= James Wigfall =

American actor

James Wigfall (1942-1978) was an African-American theater artist best known for his early contributions to La MaMa ETC and his role as the Cowardly Lion in the Broadway musical The Wiz.

==Career==

Wigfall appeared in several of the earliest productions staged at La MaMa—including in two separate productions of The Maids (1964 and 1972) and Tom Eyen's Three Drag Queens from Daytona in 1973. He explained his reason for wanting to reprise The Maids in 1972 to a reporter from the New York Daily News as being related to "the political aspects of the play." He believed The Maids was "about love and hate and self-hate".

He later appeared on Broadway in several roles, including as The Cop/The Bishop in Julian Barry's Lenny at the Brooks Atkinson Theatre (1971–1972), and as the Cowardly Lion alongside Stephanie Mills in The Wiz at the Majestic Theatre and Broadway Theatre (1977–1979).
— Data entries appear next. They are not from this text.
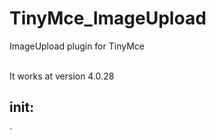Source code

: TinyMce_ImageUpload
===================

ImageUpload plugin for TinyMce

<br/>
It works at version 4.0.28


init:
-----
`
	<script>
	tinymce.init({
		    ...,
		    imageupload_url: '/tinymceDemo/upload/cms/', // thie directory to save upload file 
			plugins: [
				"... imageTony ..." 
			],
			toolbar: "... | imageTony", 
			...
	 });
	 
	 </script> 
`
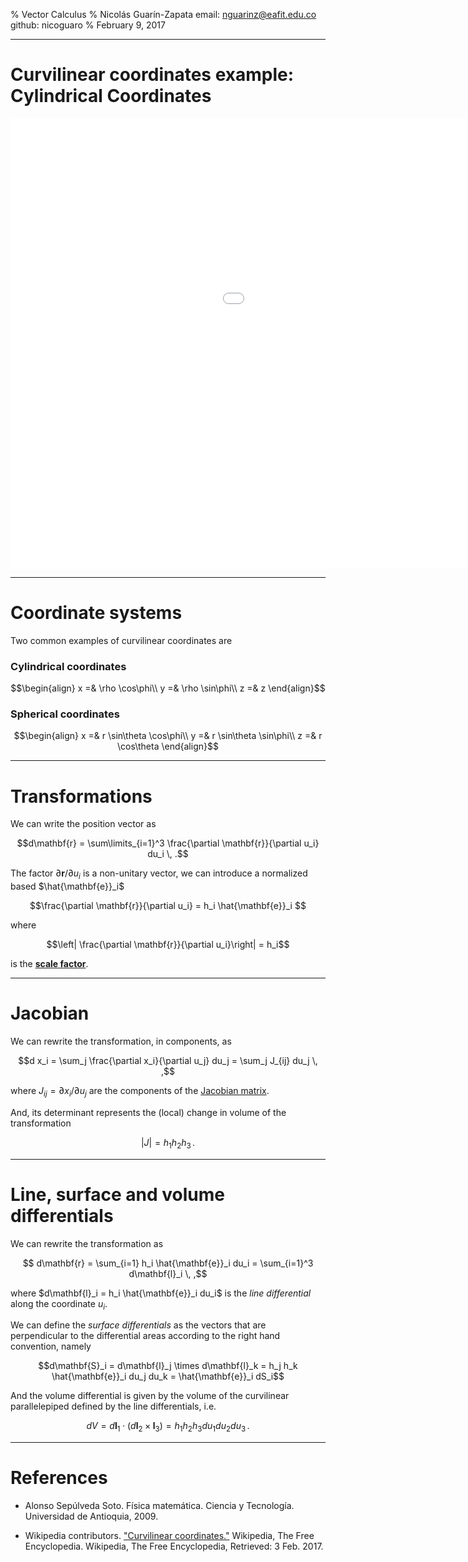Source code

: % Vector Calculus
% Nicolás Guarín-Zapata
    email: nguarinz@eafit.edu.co
    github: nicoguaro
% February 9, 2017


------------------

# Curvilinear coordinates example: Cylindrical Coordinates


<iframe
    width="1280" height="720"
    src="./img/polar_coords.html"
    frameborder="0"
    allowfullscreen
    class="centObj"></iframe>


------------------

# Coordinate systems

Two common examples of curvilinear coordinates are

### Cylindrical coordinates

$$\begin{align}
x =& \rho \cos\phi\\
y =& \rho \sin\phi\\
z =& z
\end{align}$$

### Spherical coordinates

$$\begin{align}
x =& r \sin\theta \cos\phi\\
y =& r \sin\theta \sin\phi\\
z =& r \cos\theta
\end{align}$$

------------------

# Transformations

We can write the position vector as

$$d\mathbf{r} = \sum\limits_{i=1}^3 \frac{\partial \mathbf{r}}{\partial u_i} du_i \, .$$

The factor $\partial \mathbf{r}/\partial u_i$ is a non-unitary vector, we can
introduce a normalized based $\hat{\mathbf{e}}_i$

$$\frac{\partial \mathbf{r}}{\partial u_i} = h_i \hat{\mathbf{e}}_i $$

where

$$\left| \frac{\partial \mathbf{r}}{\partial u_i}\right| = h_i$$

is the [**scale factor**](https://en.wikipedia.org/wiki/Curvilinear_coordinates#Relation_to_Lam.C3.A9_coefficients).

------------------

# Jacobian

We can rewrite the transformation, in components, as

$$d x_i = \sum_j \frac{\partial x_i}{\partial u_j} du_j = \sum_j J_{ij} du_j \, ,$$

where $J_{ij} = \partial x_i/\partial u_j$ are the components of the [Jacobian
matrix](https://en.wikipedia.org/wiki/Jacobian_matrix_and_determinant).

And, its determinant represents the (local) change in volume of the
transformation

$$ |J| = h_1 h_2 h_3\, .$$

------------------

# Line, surface and volume differentials

We can rewrite the transformation as

$$ d\mathbf{r} = \sum_{i=1} h_i \hat{\mathbf{e}}_i du_i = \sum_{i=1}^3 d\mathbf{l}_i \, ,$$

where $d\mathbf{l}_i  = h_i \hat{\mathbf{e}}_i du_i$ is the _line differential_
along the coordinate $u_i$.

We can define the _surface differentials_ as the vectors that are perpendicular
to the differential areas according to the right hand convention, namely

$$d\mathbf{S}_i = d\mathbf{l}_j \times d\mathbf{l}_k =
  h_j h_k \hat{\mathbf{e}}_i du_j du_k = \hat{\mathbf{e}}_i dS_i$$

And the volume differential is given by the volume of the curvilinear parallelepiped
defined by the line differentials, i.e.

$$dV = d\mathbf{l}_1 \cdot (d\mathbf{l}_2 \times \mathbf{l}_3) =
       h_1 h_2 h_3 du_1 du_2 du_3 \, .$$

------------------

# References

- Alonso Sepúlveda Soto. Física matemática. Ciencia y Tecnología. Universidad
  de Antioquia, 2009.

- Wikipedia contributors. ["Curvilinear coordinates."](https://en.wikipedia.org/wiki/Curvilinear_coordinates)
  Wikipedia, The Free Encyclopedia. Wikipedia, The Free Encyclopedia, Retrieved: 3 Feb. 2017.
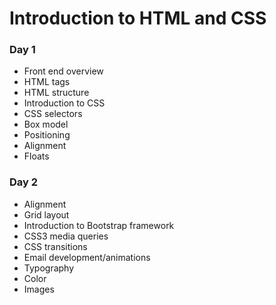# Introduction to HTML and CSS

### Day 1

- Front end overview
- HTML tags
- HTML structure
- Introduction to CSS
- CSS selectors
- Box model
- Positioning
- Alignment
- Floats

### Day 2

- Alignment
- Grid layout
- Introduction to Bootstrap framework
- CSS3 media queries
- CSS transitions
- Email development/animations
- Typography
- Color
- Images
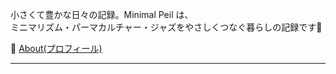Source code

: <!-- Google tag (gtag.js) -->
  <script async src="https://www.googletagmanager.com/gtag/js?id=G-89D1F7DMB6"></script>
  <script>
    window.dataLayer = window.dataLayer || [];
    function gtag(){dataLayer.push(arguments);}
    gtag('js', new Date());

    gtag('config', 'G-89D1F7DMB6');
  </script>

小さくて豊かな日々の記録。Minimal Peil は、  
ミニマリズム・パーマカルチャー・ジャズをやさしくつなぐ暮らしの記録です🌿

👤 [About(プロフィール)](profile.md)

---

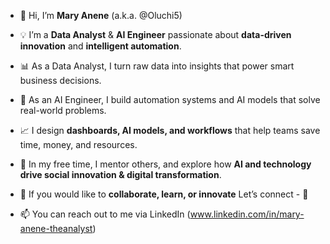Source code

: - 👋 Hi, I’m **Mary Anene** (a.k.a. @Oluchi5)  

- 💡 I’m a **Data Analyst** & **AI Engineer** passionate about **data-driven innovation** and **intelligent automation**.  

- 📊 As a Data Analyst, I turn raw data into insights that power smart business decisions.  
- 🤖 As an AI Engineer, I build automation systems and AI models that solve real-world problems.  

- 📈 I design **dashboards, AI models, and workflows** that help teams save time, money, and resources.  
- 🌱  In my free time, I mentor others, and explore how **AI and technology drive social innovation & digital transformation**.  

- 💼 If you would like to **collaborate, learn, or innovate** Let’s connect - 🚀

- 📫 You can reach out to me via LinkedIn
   (www.linkedin.com/in/mary-anene-theanalyst)

<!---
Oluchi5/Oluchi5 is a ✨ special ✨ repository because its `README.md` (this file) appears on your GitHub profile.
You can click the Preview link to take a look at your changes.
--->
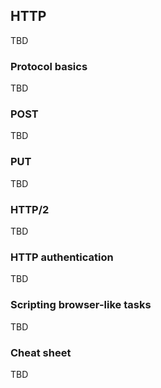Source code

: ## HTTP

TBD

### Protocol basics
 
TBD

### POST

TBD

### PUT

TBD

### HTTP/2

TBD

### HTTP authentication

TBD

### Scripting browser-like tasks

TBD

### Cheat sheet

TBD

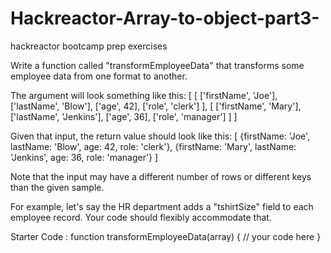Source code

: # Hackreactor-Array-to-object-part3-
hackreactor bootcamp prep exercises


Write a function called "transformEmployeeData" that transforms some employee data from one format to another.

The argument will look something like this:
[
    [
        ['firstName', 'Joe'], ['lastName', 'Blow'], ['age', 42], ['role', 'clerk']
    ],
    [
        ['firstName', 'Mary'], ['lastName', 'Jenkins'], ['age', 36], ['role', 'manager']
    ]
]

Given that input, the return value should look like this:
[
    {firstName: 'Joe', lastName: 'Blow', age: 42, role: 'clerk'},
    {firstName: 'Mary', lastName: 'Jenkins', age: 36, role: 'manager'}
]

Note that the input may have a different number of rows or different keys than the given sample. 

For example, let's say the HR department adds a "tshirtSize" field to each employee record. Your code should flexibly accommodate that.

Starter Code :
function transformEmployeeData(array) {
  // your code here
}
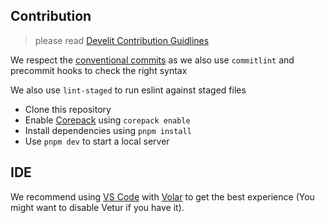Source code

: ## Contribution
> please read [Develit Contribution Guidlines](https://github.com/develit-io/develit-io/wiki/Contribution-Guidelines)

We respect the [conventional commits](https://www.conventionalcommits.org/en/v1.0.0/) as we also use `commitlint` and 
precommit hooks to check the right syntax

We also use `lint-staged` to run eslint against staged files

- Clone this repository
- Enable [Corepack](https://github.com/nodejs/corepack) using `corepack enable`
- Install dependencies using `pnpm install`
- Use `pnpm dev` to start a local server

## IDE

We recommend using [VS Code](https://code.visualstudio.com/) with [Volar](https://github.com/johnsoncodehk/volar) to get the best experience (You might want to disable Vetur if you have it).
Tom O'Horgan credited Wigfall with introducing him to La MaMa ETC's founder, Ellen Stewart. O'Horgan was directing an "all male production" of The Maids, in his loft on 3rd Street in 1964. "Jimmy Wigfall was in it", O'Horgan explained to a New York Times reporter in 1972, "and one night he brought Ellen Stewart to see it, and she became completely enamored of it. That's how I met Ellen, and that's how I came to work at Cafe La Mama."

==Death==

Wigfall died in 1978, at the age of 36, from injuries he sustained in a traffic accident.